I rolled my eyes, and started walking again. Immediately, he stepped into my orbit. My purple flip-flops, his black Chucks padded down the Boardwalk. I wouldn’t have been surprised if sparks were flying from the rubber like those cool metal scooters.

Then suddenly the energy in the air changed. Darkened. A group of angry-looking boys ran down the Boardwalk, their eyes daggers, muscles tensed.

“Gang fight,” Logan said quietly. “Wait here.”

He took off after them, and I followed him. The boys’ pace quickened as they disappeared into a dark tunnel—a ghost-themed kiddie ride where you shoot lasers at targets and rack up points. It was one of Daisy’s and my favorites as kids.

I remember being quite good, in fact.

Twenty feet ahead of me, Logan glanced over his shoulder.

Lily, I mean it. This is dangerous. Stay put.

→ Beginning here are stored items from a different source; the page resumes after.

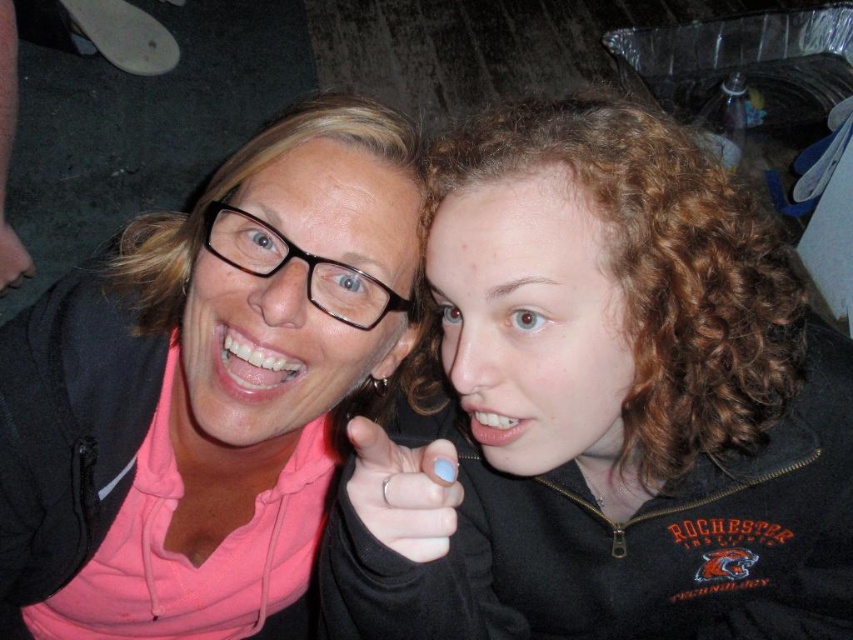
You are a photographer setting up for a group photo. You notice the matte black jacket at center and the blue matte nail polish at center in the frame. Which object is located to the right of the other?

Answer: The matte black jacket at center is positioned on the right side of blue matte nail polish at center, so the matte black jacket at center is to the right of the blue matte nail polish at center.

You are a photographer trying to frame a shot between the pink matte hoodie at upper left and the matte black hand at lower left. Which object should you focus on to ensure the wider subject is captured properly?

The pink matte hoodie at upper left is wider than the matte black hand at lower left, so you should focus on the pink matte hoodie at upper left to ensure the wider subject is captured properly.

You are a photographer setting up for a group photo. You want to ensure that the matte black jacket at center and the blue matte nail polish at center are visible in the frame. Given that your camera has a minimum focus distance of 10 inches, will you need to adjust your position to capture both objects clearly?

The distance between the matte black jacket at center and the blue matte nail polish at center is 9.43 inches, which is less than the camera minimum focus distance of 10 inches. Therefore, you need to move further away to ensure both objects are in focus.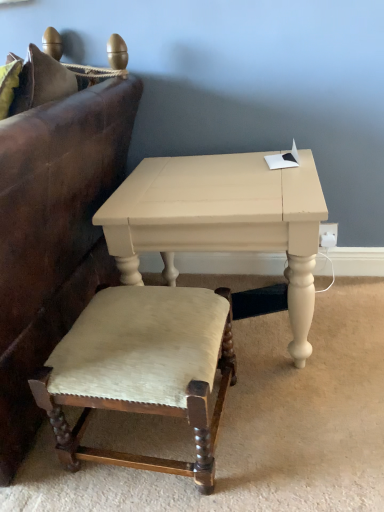
Question: From the image's perspective, is velvet upholstered stool at lower left on leather couch at left?

Choices:
 (A) no
 (B) yes

Answer: (A)

Question: Does velvet upholstered stool at lower left come behind leather couch at left?

Choices:
 (A) yes
 (B) no

Answer: (A)

Question: From the image's perspective, is velvet upholstered stool at lower left under leather couch at left?

Choices:
 (A) no
 (B) yes

Answer: (B)

Question: Is velvet upholstered stool at lower left touching leather couch at left?

Choices:
 (A) yes
 (B) no

Answer: (B)

Question: Is velvet upholstered stool at lower left wider than leather couch at left?

Choices:
 (A) no
 (B) yes

Answer: (A)

Question: Would you consider velvet upholstered stool at lower left to be distant from leather couch at left?

Choices:
 (A) yes
 (B) no

Answer: (B)

Question: Can we say matte white table at center lies outside leather couch at left?

Choices:
 (A) yes
 (B) no

Answer: (A)

Question: Does matte white table at center have a smaller size compared to leather couch at left?

Choices:
 (A) no
 (B) yes

Answer: (B)

Question: Considering the relative sizes of matte white table at center and leather couch at left in the image provided, is matte white table at center thinner than leather couch at left?

Choices:
 (A) no
 (B) yes

Answer: (B)

Question: From the image's perspective, does matte white table at center appear lower than leather couch at left?

Choices:
 (A) no
 (B) yes

Answer: (B)

Question: Can you confirm if matte white table at center is taller than leather couch at left?

Choices:
 (A) no
 (B) yes

Answer: (A)

Question: Is there a large distance between matte white table at center and leather couch at left?

Choices:
 (A) yes
 (B) no

Answer: (B)

Question: Is leather couch at left looking in the opposite direction of matte white table at center?

Choices:
 (A) no
 (B) yes

Answer: (A)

I waited for him to round the corner, and then broke into a sprint again, until I reached the entrance, which was eerily deserted. A bold print sign read:
Out of Order
.

I heard yelling and threats in mixed Spanish and English.

Then a gun went off.

My heart nose-dived as I sprinted into the darkness. I couldn’t see anyone, could only hear screams, and there were several long tunnels to choose from. Which way was Logan? The echoes bounced around the hollow cave. The car—round and curved—sat stalled and still on its tracks.

Magic time.

I closed my eyes, lifted my palms, and pulled the energy from the ground beneath my feet. There was no sun to work with, just the earth. But in this moment it was enough, and the buggy started inching down the track. I jumped in, grabbed the laser gun and willed it to shoot sparks of electricity instead of kiddie flashes of light into the darkness. The sparks lighting my way, I heard more yelling—but the rage had given way to cries of pain and panic. My magic willed the car faster—on a track meant for little children, seatbelt not even required—it was hitting ten, fifteen, then twenty miles per hour until I was flying in that cave,
Indiana Jones and the Temple of Doom
-style.

And then I saw the wall.

Coming fast.

Pulling more energy from the exposed earth beneath the tracks, I tried to yank the brakes.

Stop.

It worked, but not well enough.

Again I squeezed my eyes shut, the car traveling at a speed so beyond its intention it was shaking.

STOP.

I bent the tracks with my mind. Twisted the metal, trying to create a wall of brakes.

Still I flew.

Cursing my failing magic, I bent over into my lap, cradling my head in entwined fingers. Locked in crash position. But then I saw the turn in the rails. Should I hit the wall and risk instant death, or turn the car at the last second and cruise out the exit, risking the safety of innocent people on the boardwalk?

Little kids.

That couldn’t happen.

Think fast. Think fast. Think fast.

The props!

I concentrated and made a plastic haunted house with ghosts sticking out its broken windows fall onto the tracks. Instead of crashing into the wall, I sailed into the plastic house, which bounced around the track, slowing me down a tad. I rubbed my head and screamed. A ghost was now sitting in my passenger seat baring a toothless grin and red flashing lights for eyes.

What I hadn’t anticipated was the impact of the large bulbs inside the plastic. And their impact on my head.